Ledingham Chalmers

It may not be big but Ledingham Chalmers' reach is worldwide

Ledingham Chalmers has only 29 partners worldwide, so how does it compete with the likes of Baker & McKenzie? The Scottish-based firm has established a reputation for expertise in the oil and gas sectors, capitalising on its relationship with Ramco Energy.
In the early 1980s, Ramco founder Steve Remp was one of the first businessmen to gain access to Azerbaijan. He enlisted the help of Ledingham Chalmers' senior partner David Laing and University of Aberdeen professor Alex Kemp to target the failing oil fields in Baku. Through the 1990s, Laing visited regularly, negotiating a place for Ramco in two consortia. The final disposal of the Azeri Chirag Guneshli (ACG) contract earned Ramco $150m (£102.87m) earlier this year.
Remp says: “It's been a long haul with many fraught moments along the way. Throughout the process our relationship with Ledingham Chalmers created value, culminating in the sale of our ACG interest.”
Ledingham Chalmers' Baku office now acts for International Finance Corporation, the European Bank for Reconstruction and Development, and HSBC. Laing says: “We have three Azeri-licensed lawyers in Baku. We were the first international practice there. We were also the first Western European practice to set up in Istanbul.” Ledingham Chalmers does not practise Turkish law due to the protective nature of the Turkish bar, but it does act for a number of inward investors in the region. Benjamin Paine who joined the firm from Eversheds in July, manages the Istanbul office.
The firm also has an office in the Falkland Islands, which it established in 1988. Here, commonwealth-qualified practitioners are allowed to practise Falklands law.

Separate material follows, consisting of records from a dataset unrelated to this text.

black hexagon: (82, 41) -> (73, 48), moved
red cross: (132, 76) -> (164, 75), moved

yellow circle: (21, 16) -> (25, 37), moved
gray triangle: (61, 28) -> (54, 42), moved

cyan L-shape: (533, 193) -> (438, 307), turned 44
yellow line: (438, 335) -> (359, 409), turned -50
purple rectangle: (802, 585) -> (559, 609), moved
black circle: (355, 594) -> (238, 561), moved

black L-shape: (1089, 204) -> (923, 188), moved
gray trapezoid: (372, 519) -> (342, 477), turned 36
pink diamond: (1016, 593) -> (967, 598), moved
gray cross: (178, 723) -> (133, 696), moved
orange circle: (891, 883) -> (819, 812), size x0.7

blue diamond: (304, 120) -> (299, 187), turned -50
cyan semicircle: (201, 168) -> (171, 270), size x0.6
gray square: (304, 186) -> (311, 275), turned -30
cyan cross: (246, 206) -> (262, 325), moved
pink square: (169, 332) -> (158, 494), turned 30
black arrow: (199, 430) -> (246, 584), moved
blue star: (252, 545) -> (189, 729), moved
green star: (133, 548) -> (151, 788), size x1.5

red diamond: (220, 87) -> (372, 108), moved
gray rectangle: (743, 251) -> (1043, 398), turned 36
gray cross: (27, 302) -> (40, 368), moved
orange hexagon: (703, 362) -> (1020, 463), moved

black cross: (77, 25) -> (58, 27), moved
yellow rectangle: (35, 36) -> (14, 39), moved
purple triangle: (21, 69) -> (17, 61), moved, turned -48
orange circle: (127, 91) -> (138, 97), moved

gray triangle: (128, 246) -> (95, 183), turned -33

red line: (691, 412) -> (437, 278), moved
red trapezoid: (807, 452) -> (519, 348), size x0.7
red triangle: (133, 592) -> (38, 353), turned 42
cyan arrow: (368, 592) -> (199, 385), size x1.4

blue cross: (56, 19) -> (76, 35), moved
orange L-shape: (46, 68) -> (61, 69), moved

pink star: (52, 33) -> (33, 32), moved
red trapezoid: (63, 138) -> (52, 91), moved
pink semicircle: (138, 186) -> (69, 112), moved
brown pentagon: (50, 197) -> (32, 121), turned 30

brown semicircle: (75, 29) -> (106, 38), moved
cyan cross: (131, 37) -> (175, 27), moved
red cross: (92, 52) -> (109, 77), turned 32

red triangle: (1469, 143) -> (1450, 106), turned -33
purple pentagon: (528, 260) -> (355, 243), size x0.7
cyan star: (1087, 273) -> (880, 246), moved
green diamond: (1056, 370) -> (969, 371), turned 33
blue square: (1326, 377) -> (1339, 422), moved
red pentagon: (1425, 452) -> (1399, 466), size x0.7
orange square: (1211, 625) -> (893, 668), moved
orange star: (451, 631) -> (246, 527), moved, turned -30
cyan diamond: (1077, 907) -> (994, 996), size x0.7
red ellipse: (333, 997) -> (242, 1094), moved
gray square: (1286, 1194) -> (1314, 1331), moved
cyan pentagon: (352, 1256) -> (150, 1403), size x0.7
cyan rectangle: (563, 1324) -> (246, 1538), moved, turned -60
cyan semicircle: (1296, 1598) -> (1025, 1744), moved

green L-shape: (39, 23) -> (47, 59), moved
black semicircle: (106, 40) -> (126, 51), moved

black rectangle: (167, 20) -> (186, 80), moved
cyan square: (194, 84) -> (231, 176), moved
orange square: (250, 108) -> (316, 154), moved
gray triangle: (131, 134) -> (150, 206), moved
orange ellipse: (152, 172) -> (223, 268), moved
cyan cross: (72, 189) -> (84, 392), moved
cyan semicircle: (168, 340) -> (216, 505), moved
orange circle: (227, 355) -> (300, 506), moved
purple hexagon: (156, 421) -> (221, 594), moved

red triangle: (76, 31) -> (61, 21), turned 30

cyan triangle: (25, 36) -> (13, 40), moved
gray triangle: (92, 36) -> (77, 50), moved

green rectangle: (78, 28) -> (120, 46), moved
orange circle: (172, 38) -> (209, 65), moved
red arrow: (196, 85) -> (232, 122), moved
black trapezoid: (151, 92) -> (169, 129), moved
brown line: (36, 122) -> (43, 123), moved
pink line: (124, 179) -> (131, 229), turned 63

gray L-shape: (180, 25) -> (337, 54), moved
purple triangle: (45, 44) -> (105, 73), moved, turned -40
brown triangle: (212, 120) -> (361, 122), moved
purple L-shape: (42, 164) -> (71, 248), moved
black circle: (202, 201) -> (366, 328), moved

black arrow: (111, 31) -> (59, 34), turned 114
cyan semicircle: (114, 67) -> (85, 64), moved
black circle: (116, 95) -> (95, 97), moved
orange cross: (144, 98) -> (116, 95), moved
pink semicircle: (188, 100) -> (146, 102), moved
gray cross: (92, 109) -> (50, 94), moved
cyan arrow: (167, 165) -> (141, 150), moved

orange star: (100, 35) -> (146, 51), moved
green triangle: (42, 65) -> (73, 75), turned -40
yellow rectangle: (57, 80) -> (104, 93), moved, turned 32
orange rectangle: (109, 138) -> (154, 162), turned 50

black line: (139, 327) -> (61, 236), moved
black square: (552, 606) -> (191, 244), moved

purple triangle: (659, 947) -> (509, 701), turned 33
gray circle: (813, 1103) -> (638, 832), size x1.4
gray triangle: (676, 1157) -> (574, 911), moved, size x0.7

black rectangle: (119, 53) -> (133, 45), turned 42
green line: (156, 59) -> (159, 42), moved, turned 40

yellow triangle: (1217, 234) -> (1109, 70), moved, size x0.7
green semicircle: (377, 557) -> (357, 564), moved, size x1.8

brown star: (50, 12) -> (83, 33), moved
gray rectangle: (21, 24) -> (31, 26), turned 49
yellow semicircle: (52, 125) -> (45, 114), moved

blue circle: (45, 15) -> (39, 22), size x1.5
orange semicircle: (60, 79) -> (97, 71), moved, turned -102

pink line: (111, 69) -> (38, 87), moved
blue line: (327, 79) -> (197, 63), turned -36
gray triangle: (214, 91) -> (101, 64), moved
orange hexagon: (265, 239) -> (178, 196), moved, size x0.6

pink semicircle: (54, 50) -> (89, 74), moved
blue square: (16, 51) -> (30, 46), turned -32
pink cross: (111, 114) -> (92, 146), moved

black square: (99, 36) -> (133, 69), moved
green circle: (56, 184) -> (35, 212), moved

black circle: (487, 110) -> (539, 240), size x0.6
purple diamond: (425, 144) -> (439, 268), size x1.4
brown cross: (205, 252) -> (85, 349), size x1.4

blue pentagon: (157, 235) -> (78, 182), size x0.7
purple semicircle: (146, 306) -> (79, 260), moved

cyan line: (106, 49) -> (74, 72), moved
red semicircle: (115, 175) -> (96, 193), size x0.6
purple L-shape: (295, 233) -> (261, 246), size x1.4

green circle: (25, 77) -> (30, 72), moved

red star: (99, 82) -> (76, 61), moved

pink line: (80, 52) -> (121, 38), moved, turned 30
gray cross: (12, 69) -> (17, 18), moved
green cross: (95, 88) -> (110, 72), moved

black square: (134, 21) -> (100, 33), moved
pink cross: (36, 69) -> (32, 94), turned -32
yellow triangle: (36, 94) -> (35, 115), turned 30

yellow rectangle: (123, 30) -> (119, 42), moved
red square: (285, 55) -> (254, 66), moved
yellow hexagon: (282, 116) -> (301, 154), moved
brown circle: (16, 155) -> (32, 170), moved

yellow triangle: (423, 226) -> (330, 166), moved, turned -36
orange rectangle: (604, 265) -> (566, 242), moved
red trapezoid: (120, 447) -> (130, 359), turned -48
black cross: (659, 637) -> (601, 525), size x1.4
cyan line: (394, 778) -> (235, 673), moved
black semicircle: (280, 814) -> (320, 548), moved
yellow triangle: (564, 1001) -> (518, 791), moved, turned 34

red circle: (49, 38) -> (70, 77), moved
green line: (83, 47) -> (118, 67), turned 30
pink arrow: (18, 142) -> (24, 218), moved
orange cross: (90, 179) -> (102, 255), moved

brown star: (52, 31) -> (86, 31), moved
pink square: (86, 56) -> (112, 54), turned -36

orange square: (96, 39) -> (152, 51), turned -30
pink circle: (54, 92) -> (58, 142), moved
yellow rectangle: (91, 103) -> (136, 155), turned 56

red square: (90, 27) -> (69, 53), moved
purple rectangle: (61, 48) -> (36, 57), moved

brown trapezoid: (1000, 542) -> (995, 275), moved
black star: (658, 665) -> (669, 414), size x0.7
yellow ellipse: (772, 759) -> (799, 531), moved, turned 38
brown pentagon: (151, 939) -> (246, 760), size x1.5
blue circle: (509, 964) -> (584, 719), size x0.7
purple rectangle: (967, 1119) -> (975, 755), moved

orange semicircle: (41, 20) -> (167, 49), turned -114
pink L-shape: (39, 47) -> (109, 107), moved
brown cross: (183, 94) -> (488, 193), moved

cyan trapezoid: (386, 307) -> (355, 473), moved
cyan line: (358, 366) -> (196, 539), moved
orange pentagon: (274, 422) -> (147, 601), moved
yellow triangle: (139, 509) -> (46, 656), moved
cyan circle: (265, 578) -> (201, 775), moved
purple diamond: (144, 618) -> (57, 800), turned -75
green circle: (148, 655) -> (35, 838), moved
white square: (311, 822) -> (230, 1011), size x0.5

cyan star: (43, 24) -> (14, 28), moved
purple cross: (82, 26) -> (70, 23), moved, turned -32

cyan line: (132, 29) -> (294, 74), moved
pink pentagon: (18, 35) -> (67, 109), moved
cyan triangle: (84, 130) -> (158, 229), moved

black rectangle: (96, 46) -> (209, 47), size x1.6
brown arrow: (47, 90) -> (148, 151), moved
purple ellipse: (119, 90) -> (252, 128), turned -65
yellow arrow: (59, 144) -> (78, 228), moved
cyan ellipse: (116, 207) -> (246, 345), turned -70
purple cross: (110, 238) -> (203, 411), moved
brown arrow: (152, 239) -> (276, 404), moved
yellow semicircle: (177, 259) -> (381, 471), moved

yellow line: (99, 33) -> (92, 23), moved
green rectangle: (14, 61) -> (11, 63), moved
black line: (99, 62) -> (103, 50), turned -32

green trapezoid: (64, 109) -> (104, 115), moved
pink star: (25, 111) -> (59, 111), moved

“We were the first international practice in Baku. We were also the first Western European practice to set up in Istanbul.”
David Laing, Ledingham Chalmers

Despite Ledingham Chalmers' growing international success, retention of staff in the wilder parts of the UK is still a big challenge. Aberdeen houses 160 of the total staff, with just 35 in Edinburgh and 15 in Inverness. With the balance tipped so far north, Laing often encounters personnel with the urge to head south. He says: “We also have to face the predatory effect of the North Sea oil industry. Oil companies love to recruit our best people for their in-house teams.”
The firm's latest recruits are Gerard Kerr, formerly at JP Morgan and Union Bancaire Privee, who joined in May, and Paul McGoldrick, who was appointed consultant in April. McGoldrick was a senior lawyer with ExxonMobil but has to requalify before becoming a partner. Partner Allan Mackenzie left the firm earlier this year to set up on his own.
One of the largest deals that the firm has been involved in recently is Macdonald Hotels' creation of a new hotel investment group with Bank of Scotland and the Royal Bank of Scotland. The joint venture company subsequently acquired Heritage Hotels for £235m.
The firm's focus for growth in the UK is the oil and gas sectors, which provide work in core specialist services, property, corporate and employment. Clients include 3i, Dana Petroleum, Highland Energy, Morrison Development Partnerships, TotalFinaElf and Scottish Capital Group.
Other key areas are property development and the leisure sector.